UK – UK residential property investment is showing signs of growth, but foreign investors are divided on whether to enter the market, according to participants at an IP Real Estate Awards seminar.
Pam Craddock, research director at the Investment Property Forum, presented results of the organisation's 2013 survey of residential investment, which showed warming investor attitudes towards the UK residential property sector.
"These preliminary figures do indicate a continuing commitment and gradual increase in investment in the UK residential sector," she said.
Of the 33 survey participants who had responded to both the 2012 and 2013 surveys, 22 had been invested in residential in 2012, and this number increased to 29 in 2013, Craddock noted.
Respondents had increased the amount of money they put into the sector to £9.5bn (€11.2bn) from £7.1bn, she said.
Stated investment intentions pointed to a potential inflow of residential investment of £3.8bn over the next three years, she said.

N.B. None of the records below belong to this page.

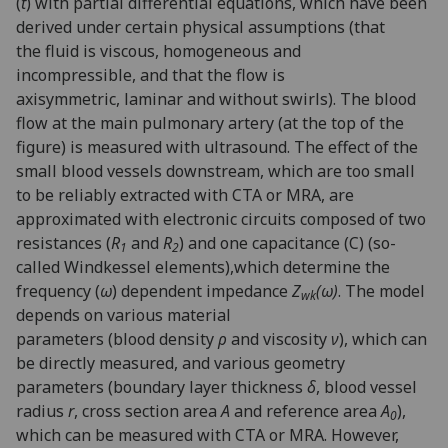
(
t
) with partial differential equations, which have been
derived under certain physical assumptions (that
the fluid is viscous, homogeneous and
incompressible, and that the flow is
axisymmetric, laminar and without swirls). The blood
flow at the main pulmonary artery (at the top of the
figure) is measured with ultrasound. The effect of the
small blood vessels downstream, which are too small
to be reliably extracted with CTA or MRA, are
approximated with electronic circuits composed of two
resistances (
R
and
R
) and one capacitance (C) (so-
1
2
called Windkessel elements),which determine the
frequency (
ω
) dependent impedance
Z
(ω)
. The model
wk
depends on various material
parameters (blood density
ρ
and viscosity
ν
), which can
be directly measured, and various geometry
parameters (boundary layer thickness
δ
, blood vessel
radius
r
, cross section area
A
and reference area
A
),
0
which can be measured with CTA or MRA. However,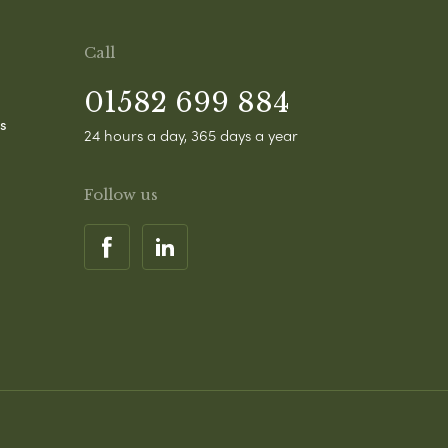
Call
01582 699 884
s
24 hours a day, 365 days a year
Follow us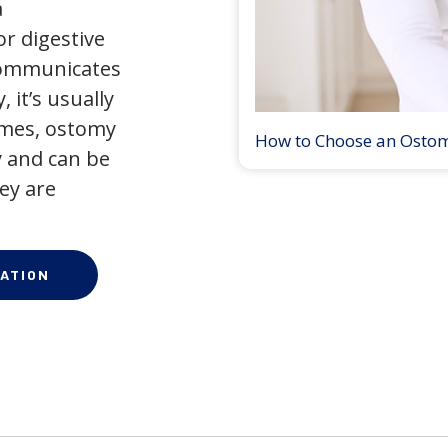
a
r digestive
 communicates
 it’s usually
times, ostomy
How to Choose an Osto
 and can be
ey are
ATION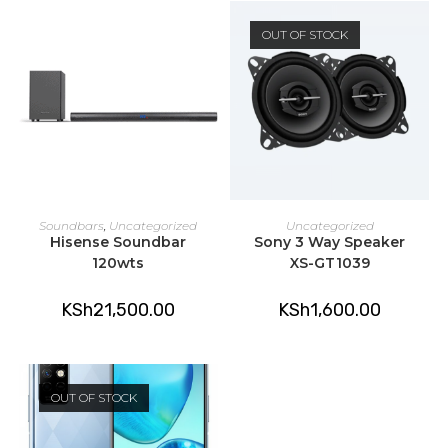
OUT OF STOCK
ADD TO CART
READ MORE
Soundbars
,
Uncategorized
Uncategorized
Hisense Soundbar
Sony 3 Way Speaker
120wts
XS-GT1039
KSh
21,500.00
KSh
1,600.00
OUT OF STOCK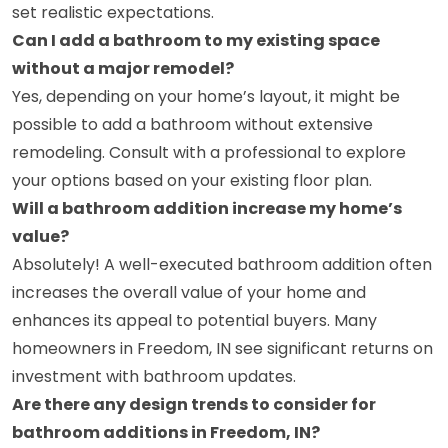
set realistic expectations.
Can I add a bathroom to my existing space
without a major remodel?
Yes, depending on your home’s layout, it might be
possible to add a bathroom without extensive
remodeling. Consult with a professional to explore
your options based on your existing floor plan.
Will a bathroom addition increase my home’s
value?
Absolutely! A well-executed bathroom addition often
increases the overall value of your home and
enhances its appeal to potential buyers. Many
homeowners in Freedom, IN see significant returns on
investment with bathroom updates.
Are there any design trends to consider for
bathroom additions in Freedom, IN?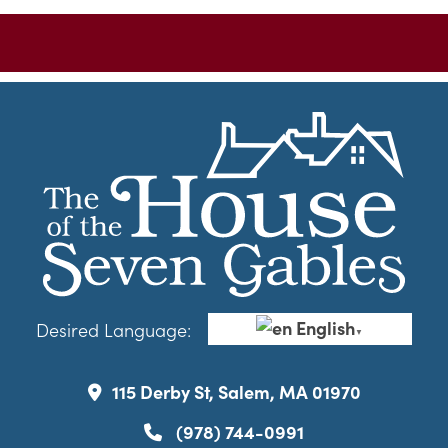
English
Desired Language:
▼
115 Derby St, Salem, MA 01970
(978) 744-0991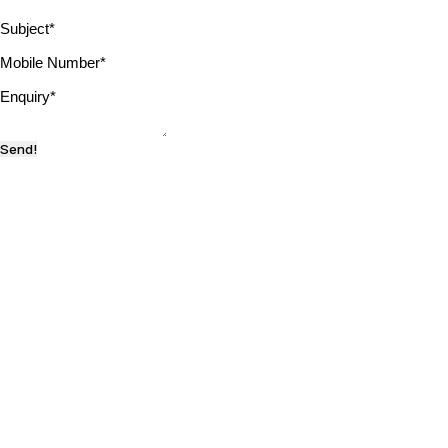
Subject
*
Mobile Number
*
Enquiry
*
Send!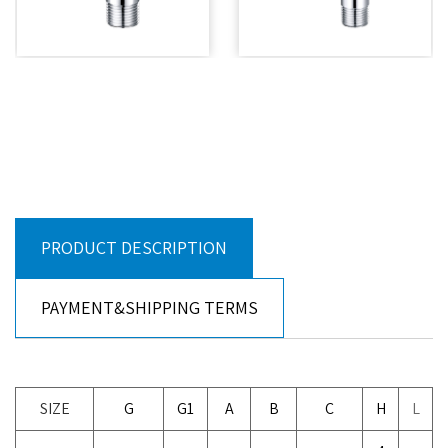
PRODUCT DESCRIPTION
PAYMENT&SHIPPING TERMS
SIZE
G
G1
A
B
C
H
L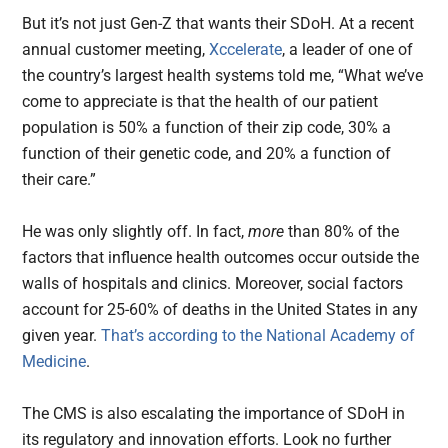
But it’s not just Gen-Z that wants their SDoH. At a recent
annual customer meeting,
Xccelerate
, a leader of one of
the country’s largest health systems told me, “What we’ve
come to appreciate is that the health of our patient
population is 50% a function of their zip code, 30% a
function of their genetic code, and 20% a function of
their care.”
He was only slightly off. In fact,
more
than 80% of the
factors that influence health outcomes occur outside the
walls of hospitals and clinics. Moreover, social factors
account for 25-60% of deaths in the United States in any
given year.
That’s according to the National Academy of
Medicine
.
The CMS is also escalating the importance of SDoH in
its regulatory and innovation efforts. Look no further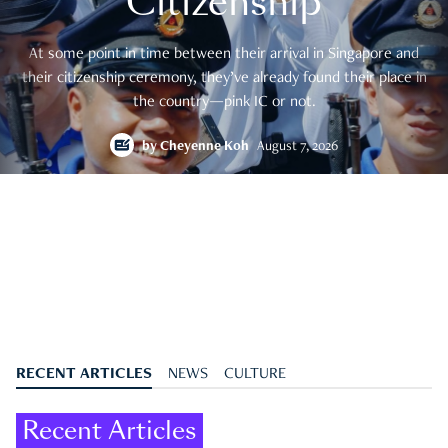
Citizenship
At some point in time between their arrival in Singapore and
their citizenship ceremony, they’ve already found their place in
the country—pink IC or not.
by
Cheyenne Koh
August 7, 2026
RECENT ARTICLES
NEWS
CULTURE
Recent Articles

Reasons given by survey respondents for not investing in residential were that the income yield on the asset class was too low, that it was simply too difficult to deal with, reputational risk, the difficulty in achieving sufficient scale and lack of liquidity or insufficient market size.
Although residential property investment still makes up less than 2% of overall UK property investment, the seminar heard that returns on the asset class had outperformed.
Mark Weedon, head of UK alternative real estate at benchmark provider IPD, said residential market lets had outperformed all property indices, equities and Gilts in 2012 and over 12 years.
Residential was also less highly correlated with equities over the last 12 years than property as a whole, he said.
"If you ran an asset allocation model, which we did about a year ago on the whole quarterly index, it came out at about 60% for one of the better performing retail segments, and about 40% going to residential would be ideal," Weedon said.
Asked why his firm did not invest in the UK residential market – even though it is heavily invested in the German residential sectors – Marcus Cieleback, head of research at PATRIZIA Immobilien, joked: "You're on an island and have your own currency.
"Being honest, when we talk to our investors, they're used to buying in large apartment blocks that make management very efficient.
"If you look at the UK market, you're lacking this. You might have larger buildings, but they are more for the private buy-to-let market, and then you have some of them that are more or less affordable housing, which is not really the sector that our investors want to go into."
The UK was simply lacking the stock that PATRIZIA Immobilien's investors were after, he said.
"Our investors are heavily biased towards income return, and if you look at the numbers just presented, that's not very persuasive if you're looking for income return in the area of 4%, 4.5% and 5% rent," he said.
If the stock were available, he said his firm would possibly invest in the UK.
However, Martijn Vos, senior portfolio manager of real estate at Dutch fund APG, said his fund did want to add to its residential stock in the greater London area.
The fund currently has a total of €3bn in residential property investment and aims to diversify this globally.
"For the next five years, we see a lot of rental growth prospects," he said of the UK market.
"It can be higher than we actually underwrite – we calculate no capital growth other than flow as a result of that rental growth."
But it was unlikely APG would venture into other cities in the UK in its search for investments, he said.
"There is a demand for 17,000 houses a year in London, so why turn to another market?" he asked. "Yes it could offer higher yields, but I've yet to be convinced."